The intense rainstorms sweeping in from the Pacific Ocean began to pound central California on Christmas Eve in 1861 and continued virtually unabated for 43 days. The deluges quickly transformed rivers running down from the Sierra Nevada mountains along the state’s eastern border into raging torrents that swept away entire communities and mining settlements. The rivers and rains poured into the state’s vast Central Valley, turning it into an inland sea 300 miles long and 20 miles wide. Thousands of people died, and one quarter of the state’s estimated 800,000 cattle drowned. Downtown Sacramento was submerged under 10 feet of brown water filled with debris from countless mudslides on the region’s steep slopes. California’s legislature, unable to function, moved to San Francisco until Sacramento dried out—six months later. By then, the state was bankrupt.
A comparable episode today would be incredibly more devastating. The Central Valley is home to more than six million people, 1.4 million of them in Sacramento. The land produces about $20 billion in crops annually, including 70 percent of the world’s almonds—and portions of it have dropped 30 feet in elevation because of extensive groundwater pumping, making those areas even more prone to flooding. Scientists who recently modeled a similarly relentless storm that lasted only 23 days concluded that this smaller visitation would cause $400 billion in property damage and agricultural losses. Thousands of people could die unless preparations and evacuations worked very well indeed.
Was the 1861–62 flood a freak event? It appears not. New studies of sediment deposits in widespread locations indicate that cataclysmic floods of this magnitude have inundated California every two centuries or so for at least the past two millennia. The 1861–62 storms also pummeled the coastline from northern Mexico and southern California up to British Columbia, creating the worst floods in recorded history. Climate scientists now hypothesize that these floods, and others like them in several regions of the world, were caused by atmospheric rivers, a phenomenon you may have never heard of. And they think California, at least, is overdue for another one.

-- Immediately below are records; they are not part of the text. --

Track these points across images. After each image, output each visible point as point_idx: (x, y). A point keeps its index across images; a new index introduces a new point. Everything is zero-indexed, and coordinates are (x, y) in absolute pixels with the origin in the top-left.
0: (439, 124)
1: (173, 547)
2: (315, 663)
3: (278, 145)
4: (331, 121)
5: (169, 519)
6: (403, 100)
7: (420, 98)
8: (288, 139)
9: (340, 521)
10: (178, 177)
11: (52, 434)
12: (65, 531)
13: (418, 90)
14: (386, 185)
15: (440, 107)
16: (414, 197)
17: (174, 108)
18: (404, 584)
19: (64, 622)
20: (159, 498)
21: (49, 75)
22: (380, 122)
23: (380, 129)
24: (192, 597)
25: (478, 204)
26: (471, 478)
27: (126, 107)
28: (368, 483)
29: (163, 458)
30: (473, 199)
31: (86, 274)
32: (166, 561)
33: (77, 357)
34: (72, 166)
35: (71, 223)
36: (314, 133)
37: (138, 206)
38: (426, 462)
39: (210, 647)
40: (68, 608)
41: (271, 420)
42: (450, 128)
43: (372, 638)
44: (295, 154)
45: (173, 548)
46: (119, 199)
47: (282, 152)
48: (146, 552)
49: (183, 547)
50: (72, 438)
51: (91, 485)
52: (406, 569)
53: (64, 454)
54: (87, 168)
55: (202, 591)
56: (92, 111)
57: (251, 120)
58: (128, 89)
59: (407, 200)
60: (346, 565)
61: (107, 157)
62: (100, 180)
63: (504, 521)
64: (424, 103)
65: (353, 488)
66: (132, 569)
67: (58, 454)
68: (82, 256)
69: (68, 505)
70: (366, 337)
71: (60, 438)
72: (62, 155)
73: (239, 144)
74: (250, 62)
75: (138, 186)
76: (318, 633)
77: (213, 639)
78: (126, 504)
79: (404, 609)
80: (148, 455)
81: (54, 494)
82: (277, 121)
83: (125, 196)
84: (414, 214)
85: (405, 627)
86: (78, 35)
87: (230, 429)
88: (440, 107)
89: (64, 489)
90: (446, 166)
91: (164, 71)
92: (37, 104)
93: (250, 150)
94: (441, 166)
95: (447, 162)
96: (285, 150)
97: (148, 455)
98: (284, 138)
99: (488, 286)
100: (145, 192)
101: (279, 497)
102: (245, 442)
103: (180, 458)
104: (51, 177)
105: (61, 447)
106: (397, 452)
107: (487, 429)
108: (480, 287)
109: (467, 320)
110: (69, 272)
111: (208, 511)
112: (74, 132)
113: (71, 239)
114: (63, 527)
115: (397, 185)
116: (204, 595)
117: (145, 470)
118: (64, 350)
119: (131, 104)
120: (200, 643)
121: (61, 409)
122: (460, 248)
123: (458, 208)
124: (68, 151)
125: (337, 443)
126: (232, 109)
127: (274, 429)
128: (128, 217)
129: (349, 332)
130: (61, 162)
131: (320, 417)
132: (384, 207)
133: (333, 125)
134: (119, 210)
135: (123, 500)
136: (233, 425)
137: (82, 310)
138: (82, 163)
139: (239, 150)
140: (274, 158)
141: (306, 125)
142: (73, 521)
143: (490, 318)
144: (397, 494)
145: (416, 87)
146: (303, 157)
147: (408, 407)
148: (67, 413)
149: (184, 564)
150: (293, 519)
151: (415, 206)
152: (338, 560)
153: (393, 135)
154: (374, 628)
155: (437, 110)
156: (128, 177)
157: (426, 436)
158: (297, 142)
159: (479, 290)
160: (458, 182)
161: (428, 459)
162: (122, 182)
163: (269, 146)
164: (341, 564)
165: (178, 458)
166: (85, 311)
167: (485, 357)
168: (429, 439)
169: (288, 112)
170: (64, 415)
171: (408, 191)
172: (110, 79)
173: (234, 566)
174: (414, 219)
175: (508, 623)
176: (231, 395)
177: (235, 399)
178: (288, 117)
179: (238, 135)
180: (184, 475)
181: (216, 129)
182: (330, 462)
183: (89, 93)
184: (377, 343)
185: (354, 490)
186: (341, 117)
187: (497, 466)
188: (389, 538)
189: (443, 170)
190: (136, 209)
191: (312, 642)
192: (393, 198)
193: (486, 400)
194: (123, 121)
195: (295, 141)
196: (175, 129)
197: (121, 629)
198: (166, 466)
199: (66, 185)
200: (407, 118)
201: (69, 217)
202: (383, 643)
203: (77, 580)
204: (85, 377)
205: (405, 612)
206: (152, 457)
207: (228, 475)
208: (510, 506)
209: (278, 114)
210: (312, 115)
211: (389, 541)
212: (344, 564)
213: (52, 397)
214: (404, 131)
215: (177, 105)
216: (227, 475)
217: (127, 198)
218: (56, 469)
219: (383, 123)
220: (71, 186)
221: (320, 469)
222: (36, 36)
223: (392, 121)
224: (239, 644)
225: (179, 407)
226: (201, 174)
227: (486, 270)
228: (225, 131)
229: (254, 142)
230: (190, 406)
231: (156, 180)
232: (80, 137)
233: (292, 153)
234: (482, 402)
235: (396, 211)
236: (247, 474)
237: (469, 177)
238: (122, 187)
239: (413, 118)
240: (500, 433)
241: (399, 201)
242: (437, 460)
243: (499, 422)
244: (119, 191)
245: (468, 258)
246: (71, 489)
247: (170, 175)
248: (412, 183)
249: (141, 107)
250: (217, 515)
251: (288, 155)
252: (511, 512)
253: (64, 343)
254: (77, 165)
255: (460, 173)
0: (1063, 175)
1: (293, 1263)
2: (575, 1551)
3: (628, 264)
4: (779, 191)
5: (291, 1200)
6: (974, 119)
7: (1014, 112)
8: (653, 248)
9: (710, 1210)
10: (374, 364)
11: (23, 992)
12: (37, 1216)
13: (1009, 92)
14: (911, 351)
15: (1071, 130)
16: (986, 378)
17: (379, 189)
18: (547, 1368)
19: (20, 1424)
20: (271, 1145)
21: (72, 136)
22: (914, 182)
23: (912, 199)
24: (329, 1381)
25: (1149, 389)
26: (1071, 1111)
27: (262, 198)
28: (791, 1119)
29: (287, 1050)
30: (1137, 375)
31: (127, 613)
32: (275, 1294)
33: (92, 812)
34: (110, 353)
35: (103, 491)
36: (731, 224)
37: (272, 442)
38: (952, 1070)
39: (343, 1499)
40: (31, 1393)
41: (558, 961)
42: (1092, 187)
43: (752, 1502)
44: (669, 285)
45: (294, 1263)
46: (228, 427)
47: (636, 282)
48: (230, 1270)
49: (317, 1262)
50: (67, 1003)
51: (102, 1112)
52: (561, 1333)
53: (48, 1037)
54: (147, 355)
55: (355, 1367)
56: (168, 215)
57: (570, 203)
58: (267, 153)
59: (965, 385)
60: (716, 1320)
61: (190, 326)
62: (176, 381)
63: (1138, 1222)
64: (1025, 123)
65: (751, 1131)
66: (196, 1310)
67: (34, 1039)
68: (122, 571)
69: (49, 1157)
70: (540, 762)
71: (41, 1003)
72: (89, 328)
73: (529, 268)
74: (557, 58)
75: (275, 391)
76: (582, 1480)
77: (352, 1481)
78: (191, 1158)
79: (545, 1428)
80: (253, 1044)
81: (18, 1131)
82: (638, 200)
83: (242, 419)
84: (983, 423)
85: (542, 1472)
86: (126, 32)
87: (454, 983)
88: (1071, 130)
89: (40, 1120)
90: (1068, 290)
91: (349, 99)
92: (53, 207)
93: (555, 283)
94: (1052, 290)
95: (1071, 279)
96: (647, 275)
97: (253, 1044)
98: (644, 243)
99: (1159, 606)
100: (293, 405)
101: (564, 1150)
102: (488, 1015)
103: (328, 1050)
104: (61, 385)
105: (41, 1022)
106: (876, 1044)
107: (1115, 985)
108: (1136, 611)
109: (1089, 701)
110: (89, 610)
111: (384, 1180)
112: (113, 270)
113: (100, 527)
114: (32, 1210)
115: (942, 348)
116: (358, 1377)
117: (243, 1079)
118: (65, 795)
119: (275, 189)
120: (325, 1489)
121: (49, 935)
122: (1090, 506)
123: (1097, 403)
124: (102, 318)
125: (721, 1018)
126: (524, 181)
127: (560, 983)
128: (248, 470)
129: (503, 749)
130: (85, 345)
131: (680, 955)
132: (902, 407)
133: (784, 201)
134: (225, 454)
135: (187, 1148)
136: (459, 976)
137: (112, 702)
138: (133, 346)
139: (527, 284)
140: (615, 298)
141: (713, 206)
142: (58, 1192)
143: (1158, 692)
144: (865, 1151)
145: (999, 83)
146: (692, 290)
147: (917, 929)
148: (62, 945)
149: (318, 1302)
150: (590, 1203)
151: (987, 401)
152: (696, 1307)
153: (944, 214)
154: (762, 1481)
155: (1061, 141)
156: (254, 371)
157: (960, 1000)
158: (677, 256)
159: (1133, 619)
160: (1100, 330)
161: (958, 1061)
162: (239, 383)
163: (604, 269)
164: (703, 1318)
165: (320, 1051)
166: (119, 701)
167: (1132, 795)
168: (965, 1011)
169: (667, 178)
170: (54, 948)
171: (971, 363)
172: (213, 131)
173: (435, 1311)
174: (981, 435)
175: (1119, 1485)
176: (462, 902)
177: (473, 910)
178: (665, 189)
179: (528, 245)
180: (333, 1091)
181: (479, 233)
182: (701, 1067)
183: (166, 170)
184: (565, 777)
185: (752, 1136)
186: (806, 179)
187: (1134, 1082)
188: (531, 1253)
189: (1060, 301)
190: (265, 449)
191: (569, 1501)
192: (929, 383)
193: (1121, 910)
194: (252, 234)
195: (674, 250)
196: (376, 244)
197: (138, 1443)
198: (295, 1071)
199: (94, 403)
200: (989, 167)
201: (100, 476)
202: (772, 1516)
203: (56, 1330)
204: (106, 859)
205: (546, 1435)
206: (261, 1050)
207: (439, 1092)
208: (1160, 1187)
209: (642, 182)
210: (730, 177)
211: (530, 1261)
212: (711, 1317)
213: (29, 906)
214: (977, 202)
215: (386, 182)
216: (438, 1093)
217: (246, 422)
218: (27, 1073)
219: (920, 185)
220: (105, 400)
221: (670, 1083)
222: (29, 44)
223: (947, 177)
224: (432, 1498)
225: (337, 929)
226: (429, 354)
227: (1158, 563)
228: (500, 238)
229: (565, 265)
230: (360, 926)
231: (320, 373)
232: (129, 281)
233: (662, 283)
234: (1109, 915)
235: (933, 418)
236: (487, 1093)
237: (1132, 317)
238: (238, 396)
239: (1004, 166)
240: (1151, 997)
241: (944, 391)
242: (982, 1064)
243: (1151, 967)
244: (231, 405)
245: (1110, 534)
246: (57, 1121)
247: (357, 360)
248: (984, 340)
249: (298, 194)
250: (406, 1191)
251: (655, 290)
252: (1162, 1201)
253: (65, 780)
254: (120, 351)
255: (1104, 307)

Atmospheric rivers are long streams of water vapor that form at about one mile up in the atmosphere. They are only 250 miles across but extend for thousands of miles—sometimes across an entire ocean basin such as the Pacific. These conveyor belts of vapor carry as much water as 10 to 15 Mississippi Rivers from the tropics and across the middle latitudes. When one reaches the U.S. West Coast and hits inland mountain ranges, such as the Sierra Nevada, it is forced up, cools off and condenses into vast quantities of precipitation.
... Atmospheric rivers also bring rains to the west coasts of other continents and can occasionally form in unlikely places. For example, the catastrophic flooding in and around Nashville in May 2010—which caused some 30 deaths and more than $2 billion in damages—was fed by an unusual atmospheric river that brought heavy rain for two relentless days up into Tennessee from the Gulf of Mexico. In 2009 substantial flooding in southern England and in various parts of Spain was also caused by atmospheric rivers. But the phenomenon is best understood along the Pacific Coast, and the latest studies suggest that these rivers of vapor may become even larger in the future as the climate warms.